Text section start

Let’s listen and help break the silence. There’s so much more to hear.

 

 

Forester’s Log:  Land Lessons

© Mary Stuever, August 2004

 

Years ago when some of my Pueblo friends would tell me stories, they would advise me that there was a season—a specific time of year—when I could share these stories with others, and the rest of the year, when thunder might be listening, we would keep these stories safely snug in our hearts.

 

Now that it has been raining for several weeks, and it seems clear the monsoon season is well entrenched, and leaders at Fire Management are no longer staffing large weekend patrols to prevent the next “Big One,” I feel I can safely tell another kind of story.  This one is about fire.

 

I work on the largest burn that has occurred in the Southwest Region.  The Rodeo-Chediski Complex started in mid-June of 2002 on the lands of my employer, the White Mountain Apache Tribe, in east-central Arizona.  The two fires were intentionally started by two people, for varying purposes that make no sense to the rest of us.  For the most part, these two fires, which burned together over 469,000 acres, brought vast landscape disturbances—okay, I admit the word: destruction—to much of this region.

 

Within the fire perimeter on the tribal lands, roughly 120,000 acres of the roughly 276,000 acres of tribal lands involved, experienced low fire severity, and admittedly, may have even benefited from the fire. When I first came to this project I was told that “anywhere” I saw green trees, there had been some kind of forest management activity in the area’s history.  Being a skeptic, I have carried my “management activity map” with me rather regularly in the burn area to test this theory.

 

Limestone Fire Tower is a good place for the story to start unfolding.  Jutting up on a ridge several miles from the reservation/national forest boundary, the fire tower not only serves to host a spotter who cries alarm when wildfires start, but over the years, Limestone Camp has hosted crews of firefighters, who when not fighting fires, worked diligently at thinning the forest.  A large prescribed fire was conducted here a year before the big burn, and in the 80s much of the area was thinned. Around the tower where most of these activities occurred, there is a forest of tall, green pines, and rich carpet of grasses, wildflowers and shrubs.

Text section end
Data section start

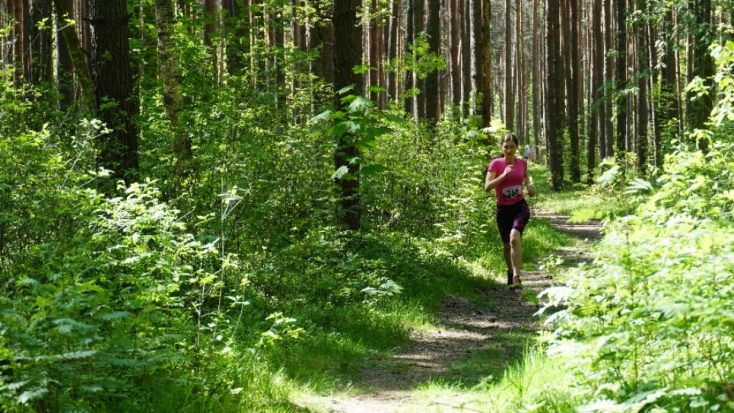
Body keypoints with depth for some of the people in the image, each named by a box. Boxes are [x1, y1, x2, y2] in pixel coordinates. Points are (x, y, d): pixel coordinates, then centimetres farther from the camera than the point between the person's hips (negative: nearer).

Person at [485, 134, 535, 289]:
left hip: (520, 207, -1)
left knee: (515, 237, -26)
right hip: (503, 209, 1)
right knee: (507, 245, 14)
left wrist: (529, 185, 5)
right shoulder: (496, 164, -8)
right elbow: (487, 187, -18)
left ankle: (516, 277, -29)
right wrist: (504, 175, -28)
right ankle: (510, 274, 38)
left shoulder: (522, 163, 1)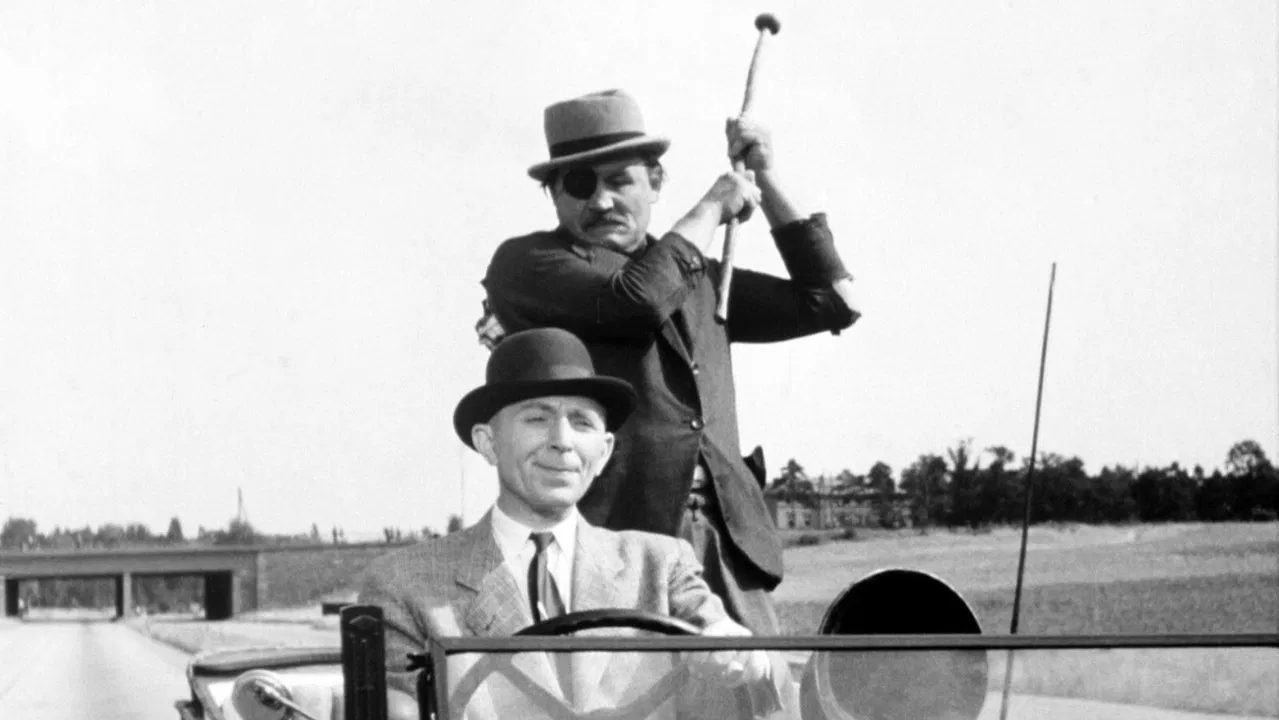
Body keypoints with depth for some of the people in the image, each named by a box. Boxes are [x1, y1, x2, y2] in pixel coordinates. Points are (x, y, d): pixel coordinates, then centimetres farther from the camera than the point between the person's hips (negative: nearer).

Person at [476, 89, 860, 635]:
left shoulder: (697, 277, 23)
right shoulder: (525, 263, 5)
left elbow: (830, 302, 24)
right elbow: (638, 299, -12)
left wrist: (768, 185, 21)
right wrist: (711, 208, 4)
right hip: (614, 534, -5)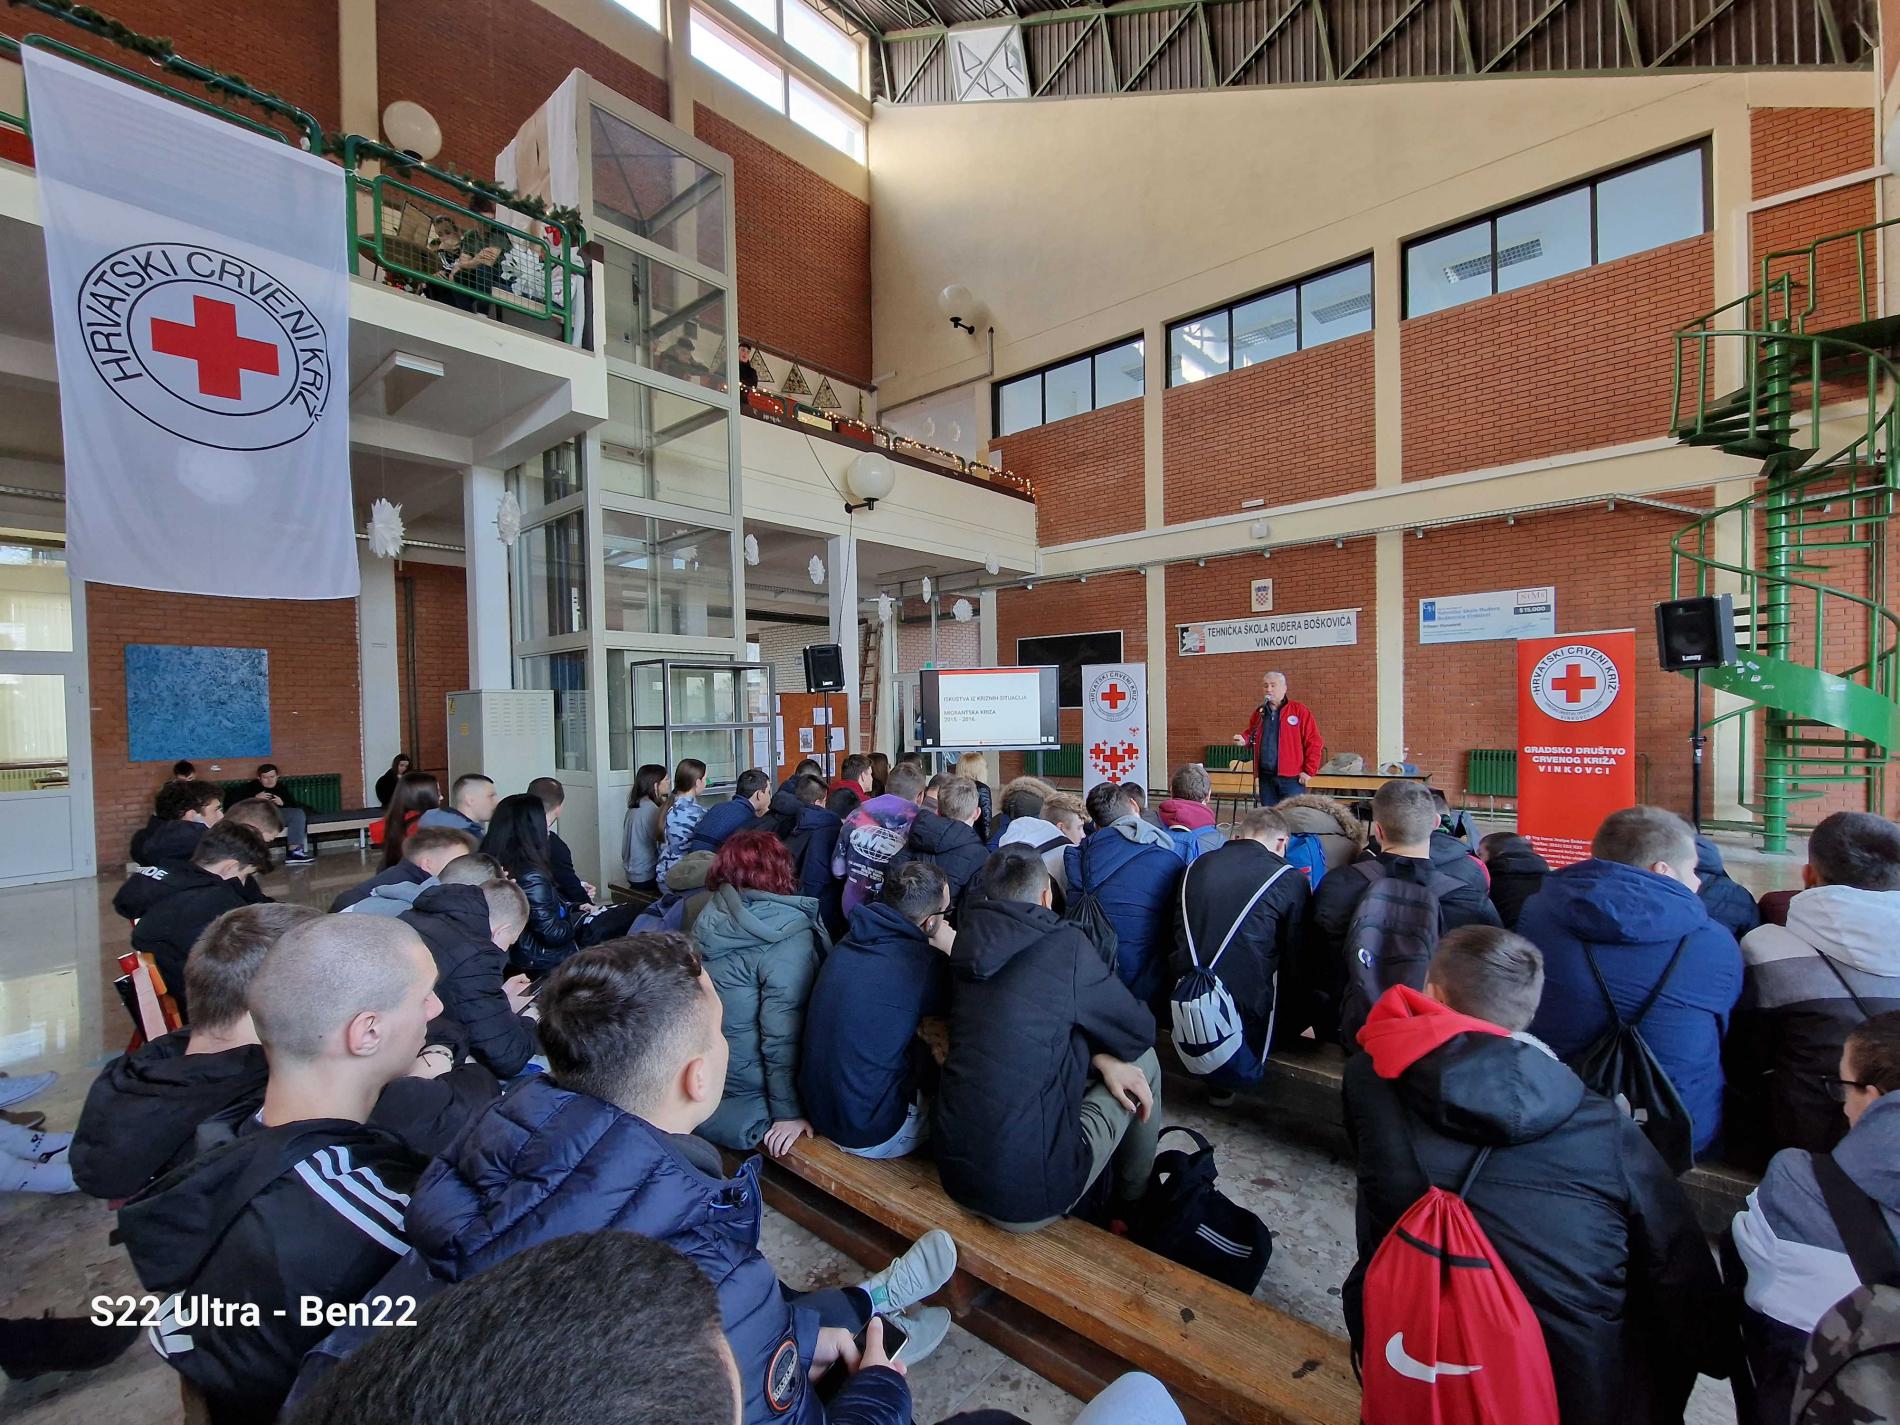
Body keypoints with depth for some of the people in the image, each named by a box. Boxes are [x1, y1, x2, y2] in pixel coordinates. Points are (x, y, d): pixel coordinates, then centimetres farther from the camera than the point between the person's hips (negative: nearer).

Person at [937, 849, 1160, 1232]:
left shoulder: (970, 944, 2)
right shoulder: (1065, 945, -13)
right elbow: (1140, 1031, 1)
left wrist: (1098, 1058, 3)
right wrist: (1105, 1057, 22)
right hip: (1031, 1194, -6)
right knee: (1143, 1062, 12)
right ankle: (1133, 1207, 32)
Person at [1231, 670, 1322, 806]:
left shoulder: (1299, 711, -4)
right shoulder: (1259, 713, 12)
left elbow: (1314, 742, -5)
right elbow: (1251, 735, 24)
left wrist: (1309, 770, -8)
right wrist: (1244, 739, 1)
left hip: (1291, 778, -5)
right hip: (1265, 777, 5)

Data section end

**Prompt:** Decide whether each statement agrees with the forester's log about the Rodeo-Chediski fire: (a) the fire complex began on land of the White Mountain Apache Tribe; (b) the two fires together burned more than 500,000 acres; (c) a large prescribed fire took place near Limestone Fire Tower a year before the big burn. Answer yes or no for each, and quote the words from the log that decide it.

**Exercise solution:**
(a) Yes: "started in mid-June of 2002 on the lands of my employer, the White Mountain Apache Tribe, in east-central Arizona"
(b) No: "these two fires, which burned together over 469,000 acres"
(c) Yes: "A large prescribed fire was conducted here a year before the big burn"